No doubt public international law, which governs relations between states, generally serves essential purposes not easily duplicated by other means. Particularly in matters governed by treaty law where reciprocity obtains, agreements are generally honored and disputes routinely settled in the ordinary course of events. But where vital interests are at stake in a disorderly, Hobbesian world, self-help (including the use of force in exceptional circumstances) remains an essential and appropriate option. That is why the U.N. Charter preserves and acknowledges the inherent right of self-defense. It is unrealistic to maintain, as do procedural perfectionists, that taking into account actual state practice merely allows robbers to write their own rule. For this claim merely emphasizes one basic difference between domestic and international legal systems: a central authority capable of enforcing agreed rules (by punishing robbers, for instance) that in turn relies on popular consent for legitimacy.
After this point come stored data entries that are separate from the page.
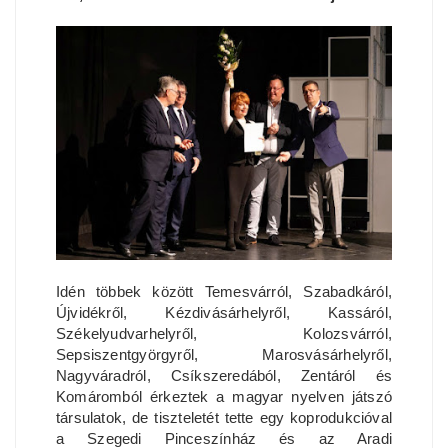
Idén többek között Temesvárról, Szabadkáról,
Újvidékről, Kézdivásárhelyről, Kassáról,
Székelyudvarhelyről, Kolozsvárról,
Sepsiszentgyörgyről, Marosvásárhelyről,
Nagyváradról, Csíkszeredából, Zentáról és
Komáromból érkeztek a magyar nyelven játszó
társulatok, de tiszteletét tette egy koprodukcióval
a Szegedi Pinceszínház és az Aradi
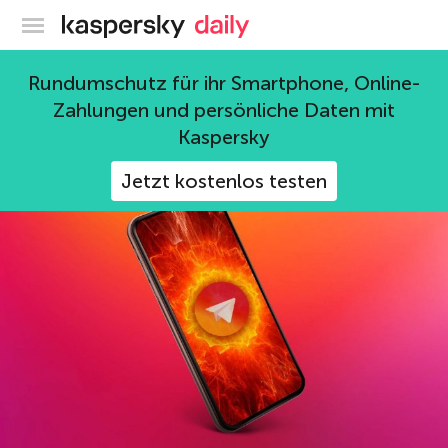
Offizieller Blog von Kaspersky
Telegram
Rundumschutz für ihr Smartphone, Online-
Zahlungen und persönliche Daten mit
31 Beiträge
Kaspersky
Jetzt kostenlos testen
Telegram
What is worrisome is the European view that international law serves chiefly as an instrument to restrain American freedom of action — in other words, as a snare. That is precisely how one unnamed diplomat described the Security Council debate on Iraq: "The whole debate is about two issues. One is Iraq. The other is U.S. power in the world. The second issue is the bigger part of the debate." If that view continues to prevail, the present system is well and truly finished.
The basic role of international law is to maintain minimum world public order. But at present there is no accepted international authority capable of resolving authentically new questions posed by the menace of irresponsible states armed with WMD. The case of Iraq underscores the urgency of fashioning a new and more effective set of rules supported by the full spectrum of American power: moral, political, economic, diplomatic, and military. Both U.S. national interests and the evolving international common good will ultimately share a common basis in the venerable Ciceronian maxim: salus populi est suprema lex, roughly rendered as holding preservation of the common good to be the ultimate law.
John F. Cullinan is an adjunct fellow with Hudson Institute's Center for Religious Freedom.